You are actually asking two questions here. One is how to parse HTML (you find that outlined in How do you parse and process HTML/XML in PHP? and as this has been answered extensively, I skip that part). The other is how to parse a string.
Parsing a string totally depends on the format the string has. This is normally done with PHP's string functions and also with PHP's regular expression functions. Consult the PHP manual for more information about these.
Next to the functions used as I have already outlined, you need as well the format specification of the string. So far, your question only contains examples of the strings, however, the specification is missing which part is what and what the decision criteria is.
You need to specify first, and I would do that before writing the first line of code. In the end, you can then write it in any programming language you like. So it's not that important if PHP or Java, it's much more important you have properly specified how it works. You then encode that processing into code.
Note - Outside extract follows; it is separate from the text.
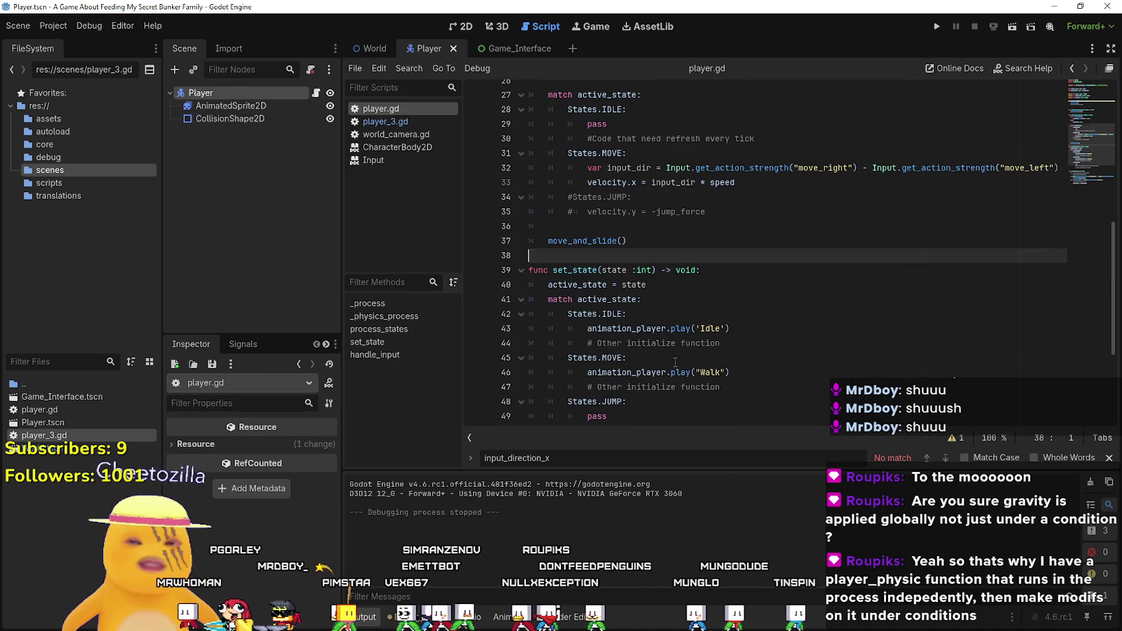
- Widen the script editor and review process_states up to the blank line before move_and_slide()
{"action": "scroll", "coordinate": [675, 362], "scroll_direction": "down", "scroll_amount": 4}
{"action": "left_click", "coordinate": [675, 358]}
{"action": "left_click", "coordinate": [672, 283]}
{"action": "scroll", "coordinate": [712, 332], "scroll_direction": "up", "scroll_amount": 4}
Some rough example code (excerpt), to demonstrate how it could be done in PHP:
$url = 'http://lebanonema.org/pager/html/monitor.html';
$buffer = file_get_contents($url);
$buffer = utf8_encode($buffer);
$config = [
'doctype' => 'omit',
'output-xml' => 1,
];
$buffer = tidy_repair_string($buffer, $config, 'utf8');
$xml = simplexml_load_string($buffer);
$nodes = new DecoratingIterator(
new SimpleXMLXPathIterator($xml, '//tr[count(td) > 1]'),
'NodeParser'
);
foreach ($nodes as $index => $node) {
echo $index, ': ', json_encode($node, JSON_PRETTY_PRINT), "\n";
}
Exemplary output:
0: {
"date": "23-07-13",
"time": "07:56:28",
"pageid": "POCSAG-1",
"text": "Jackson Township W LINCOLN AVE N LOCUST ST MV -\nAccident w\/Injuries FG-3 E30 R31 Fire-Box 30-01 EMS-Box 140-2",
"station": "Station 31"
}
1: {
"date": "23-07-13",
"time": "07:56:26",
"pageid": "POCSAG-1",
"text": "Jackson Township W LINCOLN AVE N LOCUST ST MV -\nAccident w\/Injuries FG-3 E30 R31 Fire-Box 30-01 EMS-Box 140-2",
"station": "Station 30"
}
2: {
"date": "23-07-13",
"time": "07:56:25",
"pageid": "POCSAG-1",
"text": "Jackson Township W LINCOLN AVE N LOCUST ST MV -\nAccident w\/Injuries FG-3 E30 R31 Fire-Box 30-01 EMS-Box 140-2",
"station": "Sta 31 Siren"
}
...
497: {
"date": "22-07-13",
"time": "12:21:27",
"pageid": "POCSAG-1",
"text": "South Lebanon Township 1700 S LINCOLN AVE VA\nMedical CenterAFA - Auto Fire Alarm FG-4 E25 E26 W36 R25 TK26 TK36\nAmbCo190 Fire-Box 25-08 EMS-Box 190-4",
"station": "Station 26"
}
498: {
"date": "22-07-13",
"time": "12:21:20",
"pageid": "POCSAG-1",
"text": "South Lebanon Township 1700 S LINCOLN AVE VA\nMedical CenterAFA - Auto Fire Alarm FG-4 E25 E26 W36 R25 TK26 TK36\nAmbCo190 Fire-Box 25-08 EMS-Box 190-4",
"station": "Station 25"
}
499: {
"date": "22-07-13",
"time": "12:18:19",
"pageid": "POCSAG-1",
"text": "Company 34 Correction..No Training TOMORROW\nnight..Training Will Be Held Thursday At 1830",
"station": "Station 34"
}
This example also shows, that you need to deal with more than just the parsing, this is for example cleaning up invalid HTML (in PHP Tidy can be used for this) and dealing with charset encodings.
The NodeParser
object is just overloading a concrete <TR>
element given back by the xpath()
operation - this is basic SimpleXML parsing and has been outlined previously. As a bonus this object implements the JsonSerializable
interface so that it can be easily converted / displayed.
Using a parser-object allows you to change and tweak the parsing over time. E.g. as this example code shows, the text so far is not been parsed further on (as the specification is missing).
I hope this is helpful and showing how it could be done at least.